## EXERCISE DIRECTIONS
Format the text read from the page in the material as a JSON list of strings, with one string per line and blank lines omitted. Leave the picture out of the answer.

Top of SOURCE RECORDS

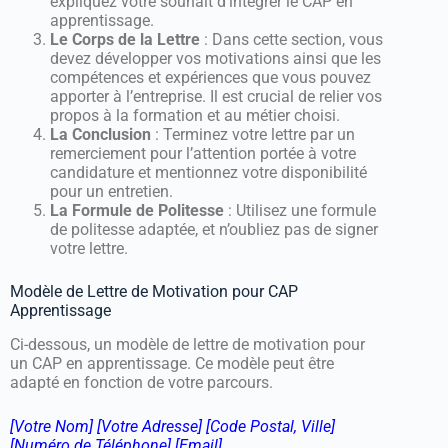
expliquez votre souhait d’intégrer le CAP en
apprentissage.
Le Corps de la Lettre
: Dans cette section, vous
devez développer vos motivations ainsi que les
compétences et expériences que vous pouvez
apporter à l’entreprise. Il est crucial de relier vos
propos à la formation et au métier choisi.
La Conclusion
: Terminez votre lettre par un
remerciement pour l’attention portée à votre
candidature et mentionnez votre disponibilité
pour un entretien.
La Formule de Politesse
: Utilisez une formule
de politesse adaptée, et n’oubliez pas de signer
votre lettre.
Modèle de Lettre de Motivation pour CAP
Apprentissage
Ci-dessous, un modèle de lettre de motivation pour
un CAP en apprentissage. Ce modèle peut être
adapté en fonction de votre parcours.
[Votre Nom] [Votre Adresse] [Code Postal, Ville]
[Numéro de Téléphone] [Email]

Bottom of SOURCE RECORDS

## SOLUTION FOR THIS PROBLEM
[
  "expliquez votre souhait d’intégrer le CAP en",
  "apprentissage.",
  "Le Corps de la Lettre",
  ": Dans cette section, vous",
  "devez développer vos motivations ainsi que les",
  "compétences et expériences que vous pouvez",
  "apporter à l’entreprise. Il est crucial de relier vos",
  "propos à la formation et au métier choisi.",
  "La Conclusion",
  ": Terminez votre lettre par un",
  "remerciement pour l’attention portée à votre",
  "candidature et mentionnez votre disponibilité",
  "pour un entretien.",
  "La Formule de Politesse",
  ": Utilisez une formule",
  "de politesse adaptée, et n’oubliez pas de signer",
  "votre lettre.",
  "Modèle de Lettre de Motivation pour CAP",
  "Apprentissage",
  "Ci-dessous, un modèle de lettre de motivation pour",
  "un CAP en apprentissage. Ce modèle peut être",
  "adapté en fonction de votre parcours.",
  "[Votre Nom] [Votre Adresse] [Code Postal, Ville]",
  "[Numéro de Téléphone] [Email]"
]